Période indéterminée

Butler n’a pas encore décidé combien de temps il passera au sud de la frontière, mais ça pourrait être long parce qu’il y trouve quelque chose qui faisait défaut à son entraînement à Montréal.

«Je suis là pour une période indéterminée. Si tout fonctionne comme prévu, je vais rester ici pour le reste de ma carrière. À Montréal, tous mes partenaires d’entraînement sont des amis, ça se fait un peu trop dans le respect, on se fait des câlins quand on arrive au gym.»

Les choses sont drôlement différentes dans sa nouvelle vie où il doit se faire un nom parce que personne ne le connaît.

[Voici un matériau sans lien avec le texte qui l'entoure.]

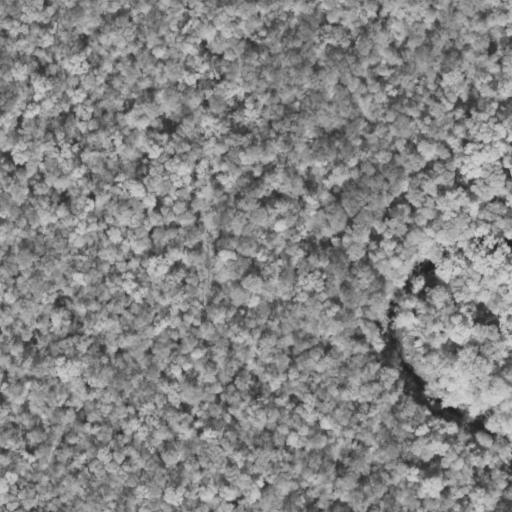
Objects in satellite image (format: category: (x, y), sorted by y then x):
river: (414, 332)
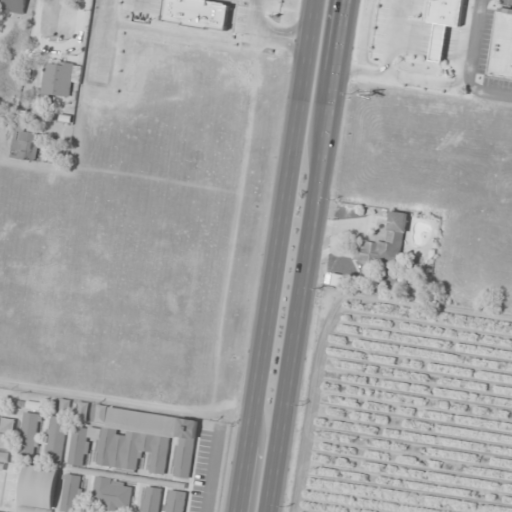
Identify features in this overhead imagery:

«Ici, lors de mon premier sparring, je suis arrivé dans le gym de l’adversaire, on me dévisageait, on voulait me tuer. Après, ils voulaient prendre des photos avec moi, je pense qu’ils ne s’attendaient pas à ce que je sois aussi bon.»

Comme le hockey

Le Massachusetts est un berceau de la boxe américaine. Après tout, c’est l’État qui nous a donné des boxeurs comme Rocky Marciano, Marvin Hagler, John Ruiz, John L. Sullivan et Micky Ward.

«Ici en sparring, c’est le même feeling que dans un combat», note Butler pour expliquer le niveau d’émotion et d’intensité que les boxeurs y mettent à l’entraînement.

«La boxe ici, c’est un peu comme le hockey à Montréal. Il y a de la boxe à longueur de journée.»